Effectivement, Fauchon à commencé à tisser ce croisement avant même que le re-lifting soit effectué. La grande image qui annonçait la réouverture du "flagship", place de la Madeleine à Paris, montrait une élégante femme, de dos, habillée d'une "petite robe noire" bien "chanellesque", mais posant comme une parfaite égérie du new look griffé Dior . Autant de références à la mode parisienne s'accompagnent d'un choix encore plus curieux: à la place du sac à main (l'accessoire est de rigueur), le modèle arbore une élégante théière japonaise. Un rappel discret à l'identité coloniale de l'enseigne, mais surtout un clin d'oeil qui positionne Fauchon sur la scène de l'alimentaire stylé et identitaire (donc mythique).

Cette pub parle donc d'une Parisienne qui se définit dans l'espace urbain à travers un vocabulaire en partie domestique. Parallèlement, elle évoque aussi une offre qui acquiert les lettres de noblesse nécessaires pour exister sur la scène de l'exhibition du style. Les deux points de vue décrivent parfaitement le nouveau positionnement choisi par Fauchon.

On pourrait maintenant se demander où est passé le sac. Le public de l'enseigne l'a découvert seulement après l'ouverture du nouvel espace. Il est passé au rayon chocolaterie de la boutique où, teinté de shocking pink (doit-on y voir un clin d'oeil à Elsa Schiaparelli ?), il est devenu l'emballage pour une mini-sélection de gâteaux. Il ne s'agit pas non plus d'un sac quelconque, mais d'une retranscription bien qu'intuitive du célèbre Kelly d'Hermès .

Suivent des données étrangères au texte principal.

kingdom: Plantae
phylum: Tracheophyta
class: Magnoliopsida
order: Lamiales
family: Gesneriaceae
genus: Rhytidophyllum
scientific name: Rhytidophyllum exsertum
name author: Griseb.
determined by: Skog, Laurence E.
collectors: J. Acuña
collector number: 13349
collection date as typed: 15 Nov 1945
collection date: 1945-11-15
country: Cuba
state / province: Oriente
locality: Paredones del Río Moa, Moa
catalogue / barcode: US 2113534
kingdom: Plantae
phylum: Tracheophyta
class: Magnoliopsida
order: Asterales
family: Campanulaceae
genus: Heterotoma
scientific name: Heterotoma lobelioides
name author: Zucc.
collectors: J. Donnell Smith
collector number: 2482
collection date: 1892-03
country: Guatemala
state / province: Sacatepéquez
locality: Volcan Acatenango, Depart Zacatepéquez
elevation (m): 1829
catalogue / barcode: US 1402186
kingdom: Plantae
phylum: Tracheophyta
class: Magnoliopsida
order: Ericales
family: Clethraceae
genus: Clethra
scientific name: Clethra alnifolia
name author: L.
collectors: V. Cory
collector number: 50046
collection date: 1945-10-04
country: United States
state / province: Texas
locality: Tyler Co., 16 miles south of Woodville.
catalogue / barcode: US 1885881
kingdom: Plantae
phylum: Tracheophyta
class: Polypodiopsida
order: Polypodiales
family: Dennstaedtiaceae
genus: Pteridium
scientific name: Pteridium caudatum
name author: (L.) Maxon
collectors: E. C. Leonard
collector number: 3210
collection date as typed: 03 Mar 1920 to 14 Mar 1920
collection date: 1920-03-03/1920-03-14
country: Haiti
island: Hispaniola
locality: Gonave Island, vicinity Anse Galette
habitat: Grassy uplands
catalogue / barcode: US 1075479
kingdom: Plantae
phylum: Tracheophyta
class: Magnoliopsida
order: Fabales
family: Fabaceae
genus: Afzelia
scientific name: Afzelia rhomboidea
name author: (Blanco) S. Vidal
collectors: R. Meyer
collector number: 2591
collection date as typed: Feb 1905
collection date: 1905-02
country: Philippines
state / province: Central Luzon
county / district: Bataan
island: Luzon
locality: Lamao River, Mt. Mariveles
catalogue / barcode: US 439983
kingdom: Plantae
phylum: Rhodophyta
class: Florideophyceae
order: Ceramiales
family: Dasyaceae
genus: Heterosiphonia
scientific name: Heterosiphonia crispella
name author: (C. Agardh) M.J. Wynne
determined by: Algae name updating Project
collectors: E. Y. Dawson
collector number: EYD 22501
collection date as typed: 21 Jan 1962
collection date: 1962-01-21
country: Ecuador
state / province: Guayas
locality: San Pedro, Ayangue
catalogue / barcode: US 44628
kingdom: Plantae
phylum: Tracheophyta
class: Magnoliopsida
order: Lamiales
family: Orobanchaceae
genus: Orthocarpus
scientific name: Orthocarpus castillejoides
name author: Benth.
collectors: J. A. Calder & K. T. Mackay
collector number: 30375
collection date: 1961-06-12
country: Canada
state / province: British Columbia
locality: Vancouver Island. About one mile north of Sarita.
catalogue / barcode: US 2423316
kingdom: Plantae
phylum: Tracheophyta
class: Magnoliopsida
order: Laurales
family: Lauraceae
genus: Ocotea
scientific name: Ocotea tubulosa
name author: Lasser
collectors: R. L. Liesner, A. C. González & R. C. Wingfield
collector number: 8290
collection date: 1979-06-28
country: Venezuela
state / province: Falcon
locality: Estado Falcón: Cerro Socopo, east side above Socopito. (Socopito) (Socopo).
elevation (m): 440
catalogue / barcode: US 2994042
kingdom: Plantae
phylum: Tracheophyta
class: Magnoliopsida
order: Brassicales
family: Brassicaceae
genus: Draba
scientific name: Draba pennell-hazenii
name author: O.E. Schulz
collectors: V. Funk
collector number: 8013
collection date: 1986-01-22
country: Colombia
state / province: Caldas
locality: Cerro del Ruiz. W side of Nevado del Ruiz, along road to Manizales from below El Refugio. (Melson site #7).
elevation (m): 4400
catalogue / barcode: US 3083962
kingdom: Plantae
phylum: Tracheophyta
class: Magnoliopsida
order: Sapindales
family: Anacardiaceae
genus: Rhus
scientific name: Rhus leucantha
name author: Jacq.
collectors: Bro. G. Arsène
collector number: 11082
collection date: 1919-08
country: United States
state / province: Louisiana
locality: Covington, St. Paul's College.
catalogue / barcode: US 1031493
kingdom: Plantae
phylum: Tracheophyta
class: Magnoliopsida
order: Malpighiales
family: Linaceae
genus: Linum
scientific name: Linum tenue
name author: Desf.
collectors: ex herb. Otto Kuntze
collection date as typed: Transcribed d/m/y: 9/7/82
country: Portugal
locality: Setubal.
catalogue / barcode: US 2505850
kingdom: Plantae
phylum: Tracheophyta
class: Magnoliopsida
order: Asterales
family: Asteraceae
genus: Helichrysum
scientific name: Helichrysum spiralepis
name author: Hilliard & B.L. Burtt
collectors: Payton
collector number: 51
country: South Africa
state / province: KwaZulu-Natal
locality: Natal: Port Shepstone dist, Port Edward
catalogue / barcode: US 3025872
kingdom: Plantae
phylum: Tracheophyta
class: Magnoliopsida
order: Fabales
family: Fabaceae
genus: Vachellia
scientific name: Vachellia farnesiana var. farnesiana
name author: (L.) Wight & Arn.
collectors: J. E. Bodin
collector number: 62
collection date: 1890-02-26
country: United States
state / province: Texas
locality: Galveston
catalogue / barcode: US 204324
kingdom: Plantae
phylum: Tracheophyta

Dans ce cas, l'opération est inversée : le sac amène dans l'espace intérieur, normalement consacré de la nourriture - donc l'environnement naturel de la théière - un accessoire de mode soulignant d'un trait fuchsia la complicité entre ces deux mondes. Elle est voulue par Fauchon, bien sûr, mais elle est par ailleurs aussi inscrite dans la culture alimentaire contemporaine et dans le renouveau du fooding parisien, ce qui confère d'autant plus de modernité à cette opération de repositionnement.

Une photo publicitaire, un petit emballage... peut-être pas assez pour accomplir une véritable refonte. Mais bien d'autres facteurs contribuent à donner de la cohérence et de la profondeur au nouveau choix identitaire de la marque. Le fort virage figuratif évoqué plus haut, par exemple, a associé au nom Fauchon des traductions imagées de son prestige, de son imaginaire, déclinées dans un sens contemporain et urbain. Les codes-couleur adoptés vont dans le même sens : le fuchsia associé au noir, au blanc, et aux quelques touches pastel évoquent simultanément les univers chromatiques de Christian Lacroix , Yves Saint-Laurent , Sonia Rykiel , jusqu'à Séphora ou Le Printemps.

Le design, dont le minimalisme "soft" aux formes pures, aux lignes droites et aux intersections simples, renvoie au style qui a marqué ces dernières années l'identité du design français des frères Bourroulecs, de Patrick Jouin ou Christophe Pillet... Ces mêmes codes couleur et ce même design sont étendus à la conception des produits : les "classiques" revisités étendent la portée du territoire gastronomique de la Maison à celui du style et déclinent visuellement cette dimension hédoniste et ludique déjà en puissance dans l'imaginaire de la pâtisserie. Un aspect renforcé par l'organisation de l'offre en "collections", énième clin d'oeil à la mode, mais aussi par l'inscription dans ce renouvellement rythmé et saisonné, auquel ce domaine de notre culture a obligé tout phénomène d'expression qui se veut urbain.

Le projet est ambitieux, non dépourvu de risques et probablement loin d'être consensuel. Un virage opéré qui relève plus que du talent d'un brand manager, de celui d'un alchimiste de la marque : il s'agit ici non seulement de transformer le domestique en urbain et l'urbain en domestique, mais aussi transcoder la notion de plaisir gustatif (intime et subjectif) en plaisir visuel (public et partageable).

Il faut reconnaitre à la Maison d'avoir entreprit cette tentative avec une certaine dose d'ironie, ingrédient fortement conseillé lorsqu'il s'agit de concilier deux idées souvent antithétiques, comme qualité et spectacle. Du coup le petit sac à main en carton, visiblement signé Fauchon et ostensiblement rose, ne peut être lu que dans ce sens : une première clé d'entrée qui invite le public, surtout le public historique, à considérer ce revirement fashion comme une volonté de les amuser et surtout pas de les décevoir.